- WORK INSTRUCTION -
Reproduce the text read from every page of the material below, line for line and without any changes. Leave the pictures out of your answer.

---------- DATASET RECORDS

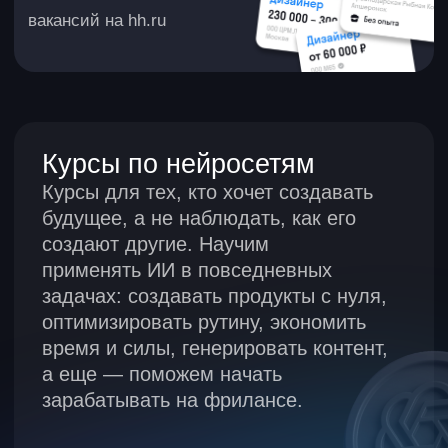
от 2 500 ₽
учитесь:
платите в месяц при
3 месяца
рассрочке на 12 мес.
зарплата:
на 30–200% больше
Подробнее
новый навык
сертификат
ИИ-агенты
Собирайте ИИ-агентов под задачи
и автоматизируйте процессы
учитесь:
от 2 750 ₽
от 1,5
месяца
платите в месяц при
рассрочке на 12 мес.
зарплата:
на 30–200% больше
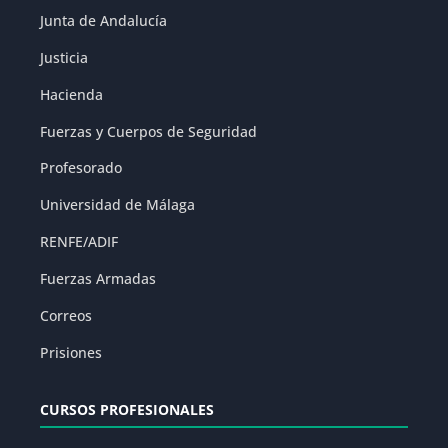
Junta de Andalucía
Justicia
Hacienda
Fuerzas y Cuerpos de Seguridad
Profesorado
Universidad de Málaga
RENFE/ADIF
Fuerzas Armadas
Correos
Prisiones
CURSOS PROFESIONALES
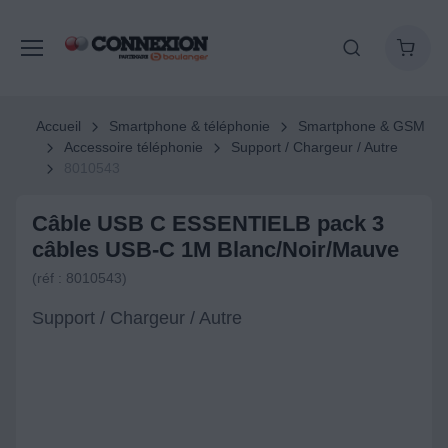
Accueil
Smartphone & téléphonie
Smartphone & GSM
Accessoire téléphonie
Support / Chargeur / Autre
8010543
Câble USB C ESSENTIELB pack 3
câbles USB-C 1M Blanc/Noir/Mauve
(réf : 8010543)
Support / Chargeur / Autre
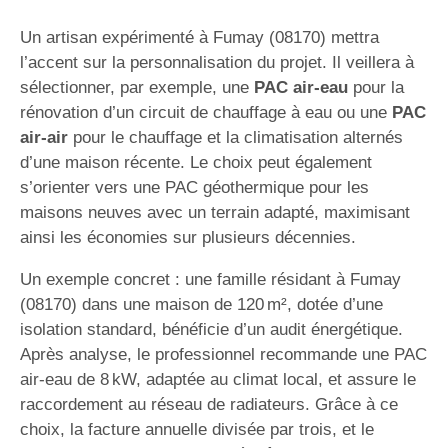
Un artisan expérimenté à Fumay (08170) mettra
l’accent sur la personnalisation du projet. Il veillera à
sélectionner, par exemple, une
PAC air-eau
pour la
rénovation d’un circuit de chauffage à eau ou une
PAC
air-air
pour le chauffage et la climatisation alternés
d’une maison récente. Le choix peut également
s’orienter vers une PAC géothermique pour les
maisons neuves avec un terrain adapté, maximisant
ainsi les économies sur plusieurs décennies.
Un exemple concret : une famille résidant à Fumay
(08170) dans une maison de 120 m², dotée d’une
isolation standard, bénéficie d’un audit énergétique.
Après analyse, le professionnel recommande une PAC
air-eau de 8 kW, adaptée au climat local, et assure le
raccordement au réseau de radiateurs. Grâce à ce
choix, la facture annuelle divisée par trois, et le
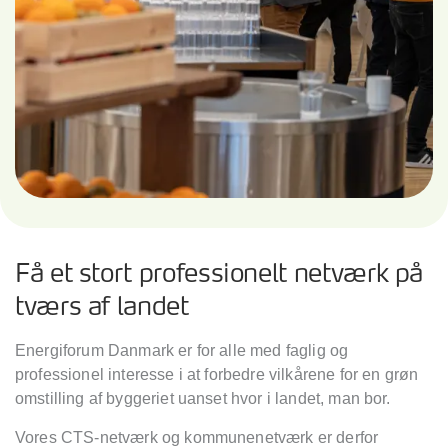
Få et stort professionelt netværk på
tværs af landet
Energiforum Danmark er for alle med faglig og
professionel interesse i at forbedre vilkårene for en grøn
omstilling af byggeriet uanset hvor i landet, man bor.
Vores CTS-netværk og kommunenetværk er derfor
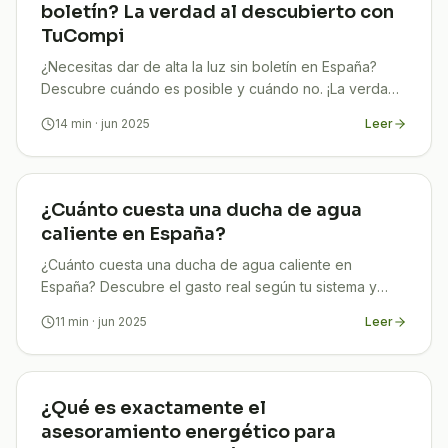
boletín? La verdad al descubierto con
TuCompi
¿Necesitas dar de alta la luz sin boletín en España?
Descubre cuándo es posible y cuándo no. ¡La verdad
clara y sin líos!
14
min
· jun 2025
Leer
¿Cuánto cuesta una ducha de agua
caliente en España?
¿Cuánto cuesta una ducha de agua caliente en
España? Descubre el gasto real según tu sistema y
aprende a reducir tu factura con consejos expertos.
11
min
· jun 2025
Leer
¿Qué es exactamente el
asesoramiento energético para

--------------------

- EXPECTED ANSWER -
от 2 500 ₽
учитесь:
платите в месяц при
3 месяца
рассрочке на 12 мес.
зарплата:
на 30–200% больше
Подробнее
новый навык
сертификат
ИИ-агенты
Собирайте ИИ-агентов под задачи
и автоматизируйте процессы
учитесь:
от 2 750 ₽
от 1,5
месяца
платите в месяц при
рассрочке на 12 мес.
зарплата:
на 30–200% больше
Junta de Andalucía
Justicia
Hacienda
Fuerzas y Cuerpos de Seguridad
Profesorado
Universidad de Málaga
RENFE/ADIF
Fuerzas Armadas
Correos
Prisiones
CURSOS PROFESIONALES
Accueil
Smartphone & téléphonie
Smartphone & GSM
Accessoire téléphonie
Support / Chargeur / Autre
8010543
Câble USB C ESSENTIELB pack 3
câbles USB-C 1M Blanc/Noir/Mauve
(réf : 8010543)
Support / Chargeur / Autre
Un artisan expérimenté à Fumay (08170) mettra
l’accent sur la personnalisation du projet. Il veillera à
sélectionner, par exemple, une
PAC air-eau
pour la
rénovation d’un circuit de chauffage à eau ou une
PAC
air-air
pour le chauffage et la climatisation alternés
d’une maison récente. Le choix peut également
s’orienter vers une PAC géothermique pour les
maisons neuves avec un terrain adapté, maximisant
ainsi les économies sur plusieurs décennies.
Un exemple concret : une famille résidant à Fumay
(08170) dans une maison de 120 m², dotée d’une
isolation standard, bénéficie d’un audit énergétique.
Après analyse, le professionnel recommande une PAC
air-eau de 8 kW, adaptée au climat local, et assure le
raccordement au réseau de radiateurs. Grâce à ce
choix, la facture annuelle divisée par trois, et le
Få et stort professionelt netværk på
tværs af landet
Energiforum Danmark er for alle med faglig og
professionel interesse i at forbedre vilkårene for en grøn
omstilling af byggeriet uanset hvor i landet, man bor.
Vores CTS-netværk og kommunenetværk er derfor
boletín? La verdad al descubierto con
TuCompi
¿Necesitas dar de alta la luz sin boletín en España?
Descubre cuándo es posible y cuándo no. ¡La verdad
clara y sin líos!
14
min
· jun 2025
Leer
¿Cuánto cuesta una ducha de agua
caliente en España?
¿Cuánto cuesta una ducha de agua caliente en
España? Descubre el gasto real según tu sistema y
aprende a reducir tu factura con consejos expertos.
11
min
· jun 2025
Leer
¿Qué es exactamente el
asesoramiento energético para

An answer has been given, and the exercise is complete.